The Most Wonderful Time of the Year
It’s October, which means: there’s a crisp in the air, the days are getting shorter, and there are an abundance of horror movies to watch on tv.
Don’t get me wrong, I’m not waiting for the month of October to arrive in order to partake in any horror viewings, that’s something I’ll do all year round. But when October hits, it just feels more correct, the vibes are right, how I’m feeling on the inside matches how the world feels on the outside.
As someone with pretty much lifelong anxiety, some people might question why I would love and continue to watch the horror genre, and I don’t think I can succinctly answer that. Though I can say it started young, one of the first scary movies I remember watching was Final Destination.
The early 2000s franchise was a harbinger of my movie-watching habits to come.
I was at a sleepover in elementary school with two other girls when somebody, likely the host, decided that we should watch the original Final Destination. Despite apparently being rated 18+ (which I just looked up) the parents didn’t protest our choice of entertainment.

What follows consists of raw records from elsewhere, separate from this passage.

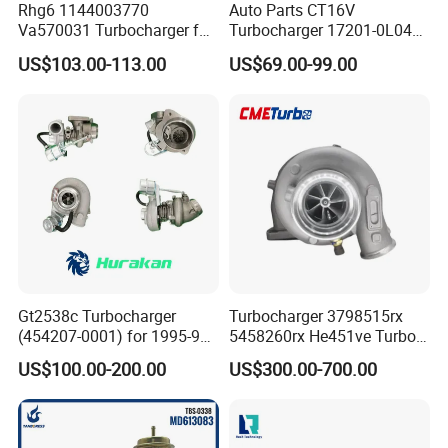
Rhg6 1144003770
Auto Parts CT16V
Va570031 Turbocharger for
Turbocharger 17201-0L040
Isuzu, Hitachi
for Toyota Hilux Land
US$103.00-113.00
US$69.00-99.00
Zx200/230/270 Truck with
Cruiser Prado 3.0L 1KD-FTV
6bg1tc Engine
Diesel Engine Parts
Gt2538c Turbocharger
Turbocharger 3798515rx
(454207-0001) for 1995-97
5458260rx He451ve Turbo
Mercedes Benz Commercial
for Isx
US$100.00-200.00
US$300.00-700.00
Vehicle, Sprinter I
210d/310d/410d with
Om602 Engines - Auto, Car
& Diesel Parts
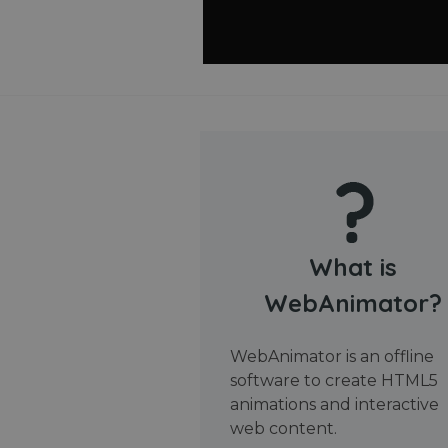
What is
WebAnimator?
WebAnimator is an offline
software to create HTML5
animations and interactive
web content.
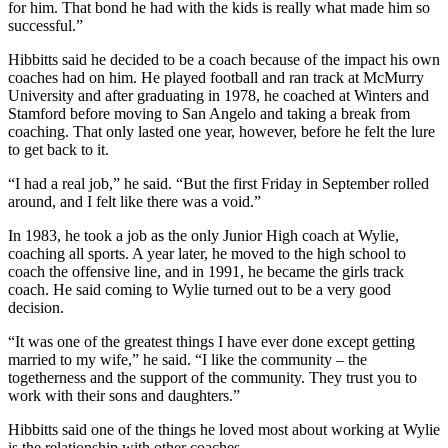
for him. That bond he had with the kids is really what made him so
successful.”
Hibbitts said he decided to be a coach because of the impact his own
coaches had on him. He played football and ran track at McMurry
University and after graduating in 1978, he coached at Winters and
Stamford before moving to San Angelo and taking a break from
coaching. That only lasted one year, however, before he felt the lure
to get back to it.
“I had a real job,” he said. “But the first Friday in September rolled
around, and I felt like there was a void.”
In 1983, he took a job as the only Junior High coach at Wylie,
coaching all sports. A year later, he moved to the high school to
coach the offensive line, and in 1991, he became the girls track
coach. He said coming to Wylie turned out to be a very good
decision.
“It was one of the greatest things I have ever done except getting
married to my wife,” he said. “I like the community – the
togetherness and the support of the community. They trust you to
work with their sons and daughters.”
Hibbitts said one of the things he loved most about working at Wylie
is the relationship with other coaches.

If you’re unfamiliar with the movie, the premise is basically that a teen has a vision of dying with his friends in a plane crash (this was released pre-9/11 btw, which is maybe a bit of an eerie afterthought) so he does everything he can to outrun death and prevent his friends from dying, though death hunts them down anyway.
The scene I remember us all being most scared of goes as follows: one guy is in the bathroom about to get into the shower and there is water leaking across the floor, which he somehow doesn’t notice, he is removing clothes from a retractable clothesline when he slips, falls, and the wire releases and swings around his neck, asphyxiating him to death.
Only today did I realize that for close to two decades I thought he got strangled by a shower hose. Maybe I didn’t know it was a close line at the time? Maybe I wasn’t wearing glasses yet? Either way I was still afraid to go into the bathroom after the show was over. In fact, we all refused to go into the bathroom alone, and stayed as far away from the bathtub as possible.
Afterward the host had the bright idea that we should now pull an all-nighter. This did not make me happy, as even back then I deeply valued my sleep. But since I was still feeling the after effects of Final Destination, I couldn’t simply remove myself from the situation by finding somewhere to sleep alone. Instead, we continued to watch cartoons, the other two continued to blab away, and at one point we snuck into their parents’ room where I accidentally stepped on the cat (cause duh it was dark) and it promptly scratched my shin. Thus followed several years of being scared of cats.
Sleepovers were already typically hard for me, after a certain amount of time I think I would get peopled-out, my social battery reaching zero, and I became overstimulated. How I managed to endure this particular one without phoning home, I am not quite sure.
The next morning we were eating breakfast, and waiting to be picked up, when the father asked the host how she was feeling, “Like a million dollars, all green and wrinkled,” she replied.
Once I was finally retrieved I was desperate to finally be able to close my eyes, instead I was driven to dance class. It was there, during that hour, where I perhaps experienced my first existential crisis as I fought off becoming unconscious, thinking over-and-over again “why am I here?”.
My parents say I got sick after that, what does that mean exactly, a cold? The flu? Idk. Maybe it was a short bout of childhood burnout. I can’t remember the sickness in the week after the all-nighter. But I do remember the juvenile feelings of fear and anxiety staying with me after watching Final Destination. Maybe I learned too many new ways to die at once. Things I didn’t even know I needed to be afraid of. My fear bubble widened, and it hasn’t stopped expanding since.